One Financial Services Stock For Long-term Growth
The outbreak of COVID-19 pandemic has impacted several sectors as well as companies. The lockdowns were imposed so that the spread of the COVID-19 can be restricted. However, there are some companies which are now expected to perform well. This company has recently released metrics for H2 FY 2021 and it has robust capital position which could help the company in navigating tough operating conditions. The stock price of this company has encountered an increase of ~57.8% in 1 month. However, in the time frame of 3 months, the stock rose by ~9.09%.
Harmoney Corp Limited
- At 30th June 2021, the group receivables stood at NZ$501 Mn, reflecting an increase from NZ$468 Mn at 31st December 2020.
- The company witnessed total group originations of $250.4 Mn in H2 FY 2021 as compared to $193.7 Mn in H1 FY 2021, reflecting the growth of 29%.
- HMY stated that Australian receivables book witnessed a growth of 33% since December 2020.
Harmoney Corp Limited (NZX: HMY) is engaged in providing online direct personal lending services throughout New Zealand and Australia. It provides unsecured personal loans that are easy to access, competitively priced, and accessed 100% online.
Performance in H1FY21 (For the Period Ended 31 December 2020)
The group has reported a total income of NZ$42 million in H1FY21 that remained in line with H1FY20. However, it recorded a growth of $4.0 million in its cash NPAT over H1FY20 led by a comparatively strong net operating margin as well as lower marketing spend and funding costs.

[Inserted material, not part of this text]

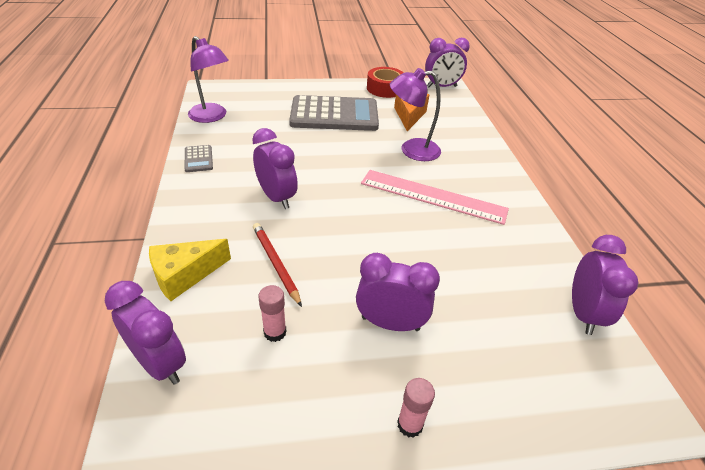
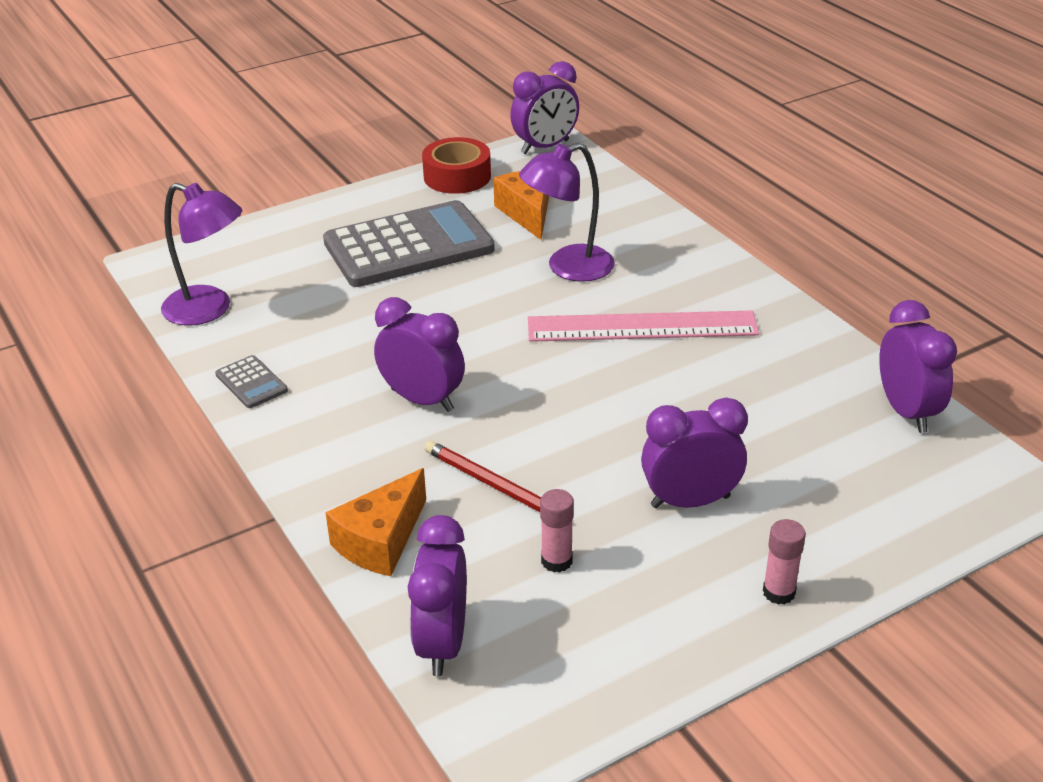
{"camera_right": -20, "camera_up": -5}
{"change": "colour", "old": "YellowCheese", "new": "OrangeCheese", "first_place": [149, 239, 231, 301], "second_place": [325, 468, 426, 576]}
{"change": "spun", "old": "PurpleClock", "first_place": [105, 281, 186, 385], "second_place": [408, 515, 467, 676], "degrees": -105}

Further, the net interest margin improved to 10.9% from 9.5% in H1FY20 supported by its transition towards 100% warehouse funding from historic peer-to-peer funding that resulted in higher income and profitability per loan to Harmoney.
In aggregate, the company has managed to originate more than NZ$1.9 Bn in the personal loans, growing at the CAGR of 79%, as well as has served over 48,000 customers throughout ANZ. The company’s loan portfolio demonstrated robust credit performance with arrears as well as losses at the historic lows.
Key Data (Source: Company Reports)
Robust Originations Growth in H2FY21
HMY has delivered a healthy performance in H2FY21 while achieving the highest ever monthly originations of NZ$53 million in June 2021. Resultantly, total originations for H2 FY 2021 amounted to NZ$250 Mn, supported by the robust rise in the new customer originations.
HMY achieved robust growth in new customer originations over H2 FY 2021 with an attractive net interest margin of 11%. Besides, it has sustained its strong credit performance driven by HMY’s high-quality loan book, with Group 90+ day arrears at 0.69%.
At 30th June 2021, the group receivables amounted to NZ$501 Mn, reflecting a rise from NZ$468 Mn at 31st December 2020. Notably, Australian receivables witnessed a growth of 33% in the 6 months since December 2020. However, the NZ receivables book was adversely affected by the strict COVID-19 lockdowns in NZ in CY 2020 but, in June 2021, it returned to growth. It was supported by the release of Harmoney’s Libra 1.8 behavioural credit decisioning as well as price engine and economic tailwinds.
The company has managed to accelerate the data-driven marketing program after the listing on ASX/NZX last November, leading to the robust rise in the new customer originations.
The capital position of the company remained healthy as its undrawn committed warehouse funding lines stood at NZ$216 million as at 30th June 2021. This is before the inclusion of the Australian and New Zealand Heartland Bank warehouse facilities which was announced earlier, that are anticipated to be completed in the upcoming months.
The company has stated that it has the clear strategy of growing the attractive margin personal loans throughout ANZ, where the total addressable market has been expanding as traditional financiers are contracting as well as more and more customers are preferring to go online when it comes to financial services. There are expectations that, in FY 2022, this strategy would be leading to additional revenue for the company as well as add to the existing scale as the company grows its Australian business which has very little fixed cost because of the leverage the company is able to achieve from the lower cost NZ headquarters.
The company’s receivables are anticipated to witness an increase at the higher levels in FY 2022 as the group realises the benefits of: 1) Higher new customer originations post the resumption of Harmoney’s data-driven marketing program post IPO, 2) Launch of LibraTM 1.7 in Australia in the month of February 2021 as well as LibraTM 1.8 in NZ in the month of June 2021, and 3) Repeat customer originations growth because of higher Australian as well as NZ new customer originations in 2H FY 2021.
The stock of the company ended the session at NZ$2.400 per share on 16th July 2021.